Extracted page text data
+===+
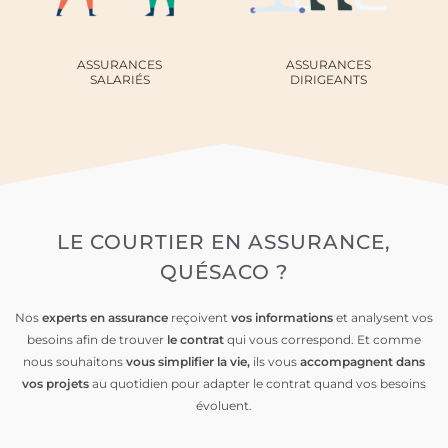
ASSURANCES
ASSURANCES
SALARIÉS
DIRIGEANTS
LE
COURTIER EN ASSURANCE,
QUÉSACO ?
Nos
experts en assurance
reçoivent
vos informations
et analysent vos
besoins afin de trouver
le contrat
qui vous correspond. Et comme
nous souhaitons
vous simplifier la vie,
ils vous
accompagnent dans
vos projets
au quotidien pour adapter le contrat quand vos besoins
évoluent.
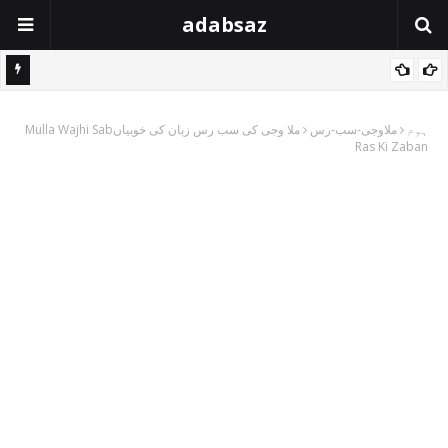
adabsaz
ہوم
ملاوجی-سب-رس
ملا وجی کی سب رس زبان کی خوبیاںMulla Wajhi Sab
Ras Ki Zaban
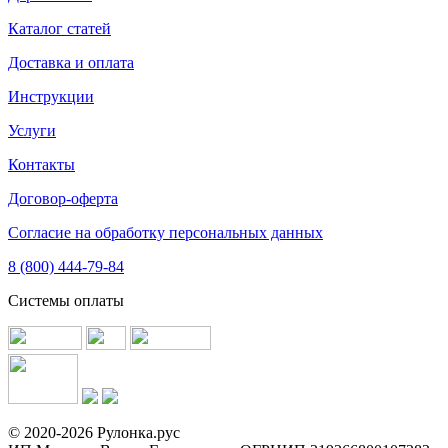
Каталог статей
Доставка и оплата
Инструкции
Услуги
Контакты
Договор-оферта
Согласие на обработку персональных данных
8 (800) 444-79-84
Системы оплаты
© 2020-2026 Рулонка.рус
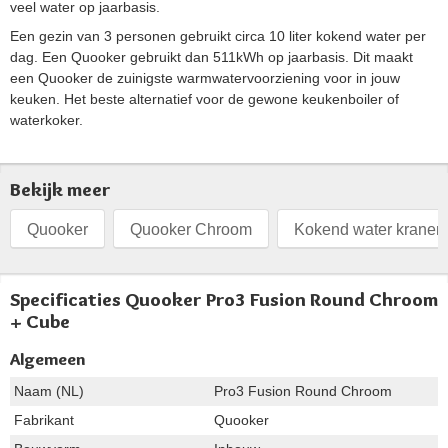
veel water op jaarbasis.
Een gezin van 3 personen gebruikt circa 10 liter kokend water per
dag. Een Quooker gebruikt dan 511kWh op jaarbasis. Dit maakt
een Quooker de zuinigste warmwatervoorziening voor in jouw
keuken. Het beste alternatief voor de gewone keukenboiler of
waterkoker.
Bekijk meer
Quooker
Quooker Chroom
Kokend water kranen
Specificaties Quooker Pro3 Fusion Round Chroom
+ Cube
Algemeen
Naam (NL)
Pro3 Fusion Round Chroom
Fabrikant
Quooker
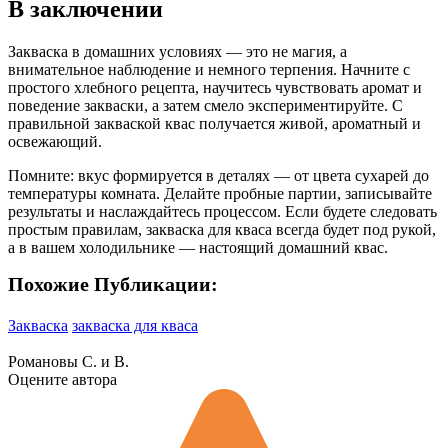
В заключении
Закваска в домашних условиях — это не магия, а
внимательное наблюдение и немного терпения. Начните с
простого хлебного рецепта, научитесь чувствовать аромат и
поведение закваски, а затем смело экспериментируйте. С
правильной закваской квас получается живой, ароматный и
освежающий.
Помните: вкус формируется в деталях — от цвета сухарей до
температуры комната. Делайте пробные партии, записывайте
результаты и наслаждайтесь процессом. Если будете следовать
простым правилам, закваска для кваса всегда будет под рукой,
а в вашем холодильнике — настоящий домашний квас.
Похожие Публикации:
Закваска
закваска для кваса
Романовы С. и В.
Оцените автора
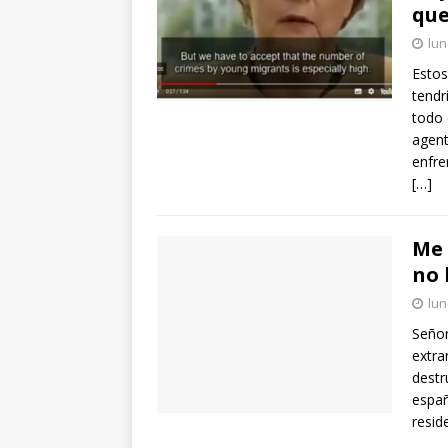
que
lun
Estos
tendr
todo 
agent
enfre
[…]
Me 
no 
lun
Señor
extra
destr
españ
resid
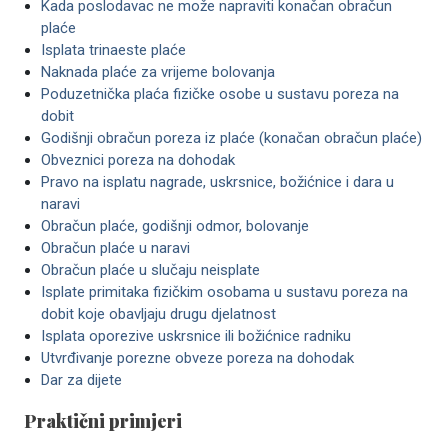
Kada poslodavac ne može napraviti konačan obračun
plaće
Isplata trinaeste plaće
Naknada plaće za vrijeme bolovanja
Poduzetnička plaća fizičke osobe u sustavu poreza na
dobit
Godišnji obračun poreza iz plaće (konačan obračun plaće)
Obveznici poreza na dohodak
Pravo na isplatu nagrade, uskrsnice, božićnice i dara u
naravi
Obračun plaće, godišnji odmor, bolovanje
Obračun plaće u naravi
Obračun plaće u slučaju neisplate
Isplate primitaka fizičkim osobama u sustavu poreza na
dobit koje obavljaju drugu djelatnost
Isplata oporezive uskrsnice ili božićnice radniku
Utvrđivanje porezne obveze poreza na dohodak
Dar za dijete
Praktični primjeri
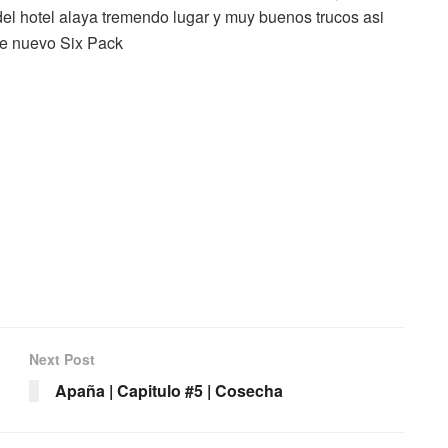
el hotel alaya tremendo lugar y muy buenos trucos asi
te nuevo Six Pack
Next Post
Apaña | Capitulo #5 | Cosecha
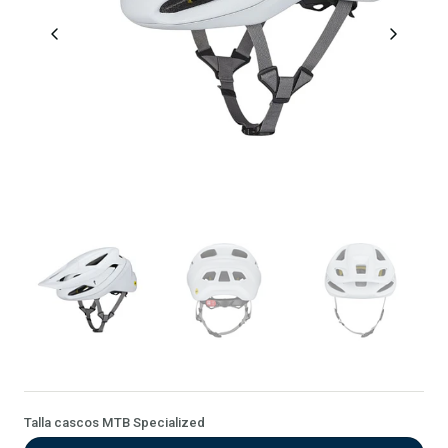
Talla cascos MTB Specialized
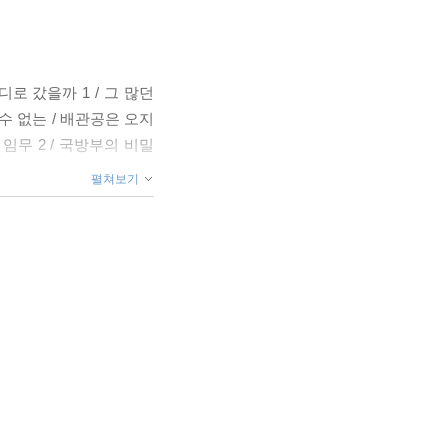
디로 갔을까 1 / 그 많던
 수 없는 / 배관공은 오지
임무 2 / 국방부의 비밀
펼쳐보기
바르고 #4 / 나 좋아하지
3 / 죽은 시인의 사회 /
한 가지 / 남자의 관능 /
태주 씨 / 미치기 조흔 봄
인의 순수 / 처음 투고를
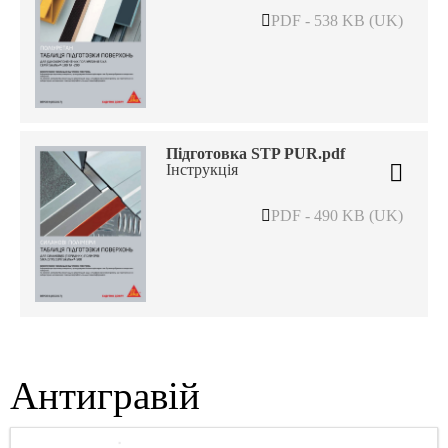
PDF - 538 KB (UK)
Підготовка STP PUR.pdf
Інструкція
PDF - 490 KB (UK)
Антигравій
+===+
* Work request
What lines above contain the word "božićnice"? Return each such line.

* Expected output
Pravo na isplatu nagrade, uskrsnice, božićnice i dara u
Isplata oporezive uskrsnice ili božićnice radniku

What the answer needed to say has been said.